Manchmal ist das auch gar kein Pech. Oder höchstens Pech mit den Mitspieler:innen: Irgendeine gehässige Bhagya-Blase fand, ich solle den dritten gleichfarbigen nicht haben und hat ihn lieber selber genommen.
Was taugt es? CHAKRA ist ein ordentliches Spiel. Es ist nicht der x-te Abklatsch von irgendwas, es ist spannend, unsere Entscheidungen sind relevant, vor allem das Chip-Management reizt. Ich würde CHAKRA jederzeit mitspielen, aber die Kernidee ist nun auch nicht so unwiderstehlich, um das Spiel selber vorzuschlagen. Zumal es gar nicht so leicht ist, das passende Zielpublikum zu finden. Als mittelschweres Taktikspiel ist es vielen Normalos nicht spaßig, vielen Freaks jedoch nicht fordernd genug.
Zwei Dinge gefallen mir nicht so: 1. die Haptik. Die kleinen Edelsteine sind als Setzsteine recht ungeeignet. 2. die Wertung. Komplettierte Farben zählen am Schluss zwischen einem und vier Punkten. Wie viel genau, ist völliger Zufall. Den Wert einer der sieben Farben kenne ich von Beginn an, bei jedem Aussetzen darf ich mir den Wert einer weiteren Farbe geheim ansehen.

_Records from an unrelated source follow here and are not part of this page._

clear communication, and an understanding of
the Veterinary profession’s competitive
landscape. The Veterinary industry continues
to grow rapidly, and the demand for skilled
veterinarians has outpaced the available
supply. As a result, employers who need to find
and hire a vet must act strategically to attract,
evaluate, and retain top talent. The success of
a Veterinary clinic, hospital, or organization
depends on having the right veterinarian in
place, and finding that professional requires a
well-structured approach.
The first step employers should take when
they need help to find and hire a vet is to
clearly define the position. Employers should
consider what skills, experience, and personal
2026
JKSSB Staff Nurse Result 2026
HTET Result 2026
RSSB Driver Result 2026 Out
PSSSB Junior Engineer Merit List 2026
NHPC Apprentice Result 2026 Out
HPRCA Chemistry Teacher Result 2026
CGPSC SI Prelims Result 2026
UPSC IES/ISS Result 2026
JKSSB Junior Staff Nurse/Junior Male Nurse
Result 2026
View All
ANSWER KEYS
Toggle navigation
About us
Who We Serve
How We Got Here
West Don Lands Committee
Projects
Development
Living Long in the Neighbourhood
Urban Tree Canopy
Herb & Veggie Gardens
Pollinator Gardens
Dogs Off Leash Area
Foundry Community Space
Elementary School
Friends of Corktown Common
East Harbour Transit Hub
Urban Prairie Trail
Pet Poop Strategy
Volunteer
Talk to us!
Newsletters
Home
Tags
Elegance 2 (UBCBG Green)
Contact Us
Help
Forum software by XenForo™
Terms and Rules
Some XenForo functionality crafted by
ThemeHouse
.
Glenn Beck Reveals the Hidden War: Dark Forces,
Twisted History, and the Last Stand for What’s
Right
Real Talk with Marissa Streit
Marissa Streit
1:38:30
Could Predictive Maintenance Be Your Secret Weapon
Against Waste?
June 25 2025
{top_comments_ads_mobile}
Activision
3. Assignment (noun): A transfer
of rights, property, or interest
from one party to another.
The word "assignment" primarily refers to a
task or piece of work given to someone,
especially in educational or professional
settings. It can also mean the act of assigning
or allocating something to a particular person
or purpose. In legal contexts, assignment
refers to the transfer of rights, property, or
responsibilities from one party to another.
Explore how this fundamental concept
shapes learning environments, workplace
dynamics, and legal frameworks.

Meine Hoffnung, dieses Wissen taktisch nutzen zu können, hat sich selten erfüllt. Es ist uneffektiv, eine begonnene Sammlung abzubrechen und nutzlos im Weg herumliegen zu lassen, nur weil sich herausgestellt hat, dass eine andere Farbe mehr Punkte zählt. Mir bleibt während einer Partie gar nicht die Zeit, um groß umzuschwenken. Und wenn ich merke, dass andere, die den Wert von Dunkelblau kennen, wie besessen Dunkelblau sammeln, wird es mir auch nicht mehr so leicht gelingen, jetzt noch drei dunkelblaue Kiesel abzubekommen.
**** solide
CHAKRA von Luka Krleža für eine:n bis vier Spieler:innen, Game Factory.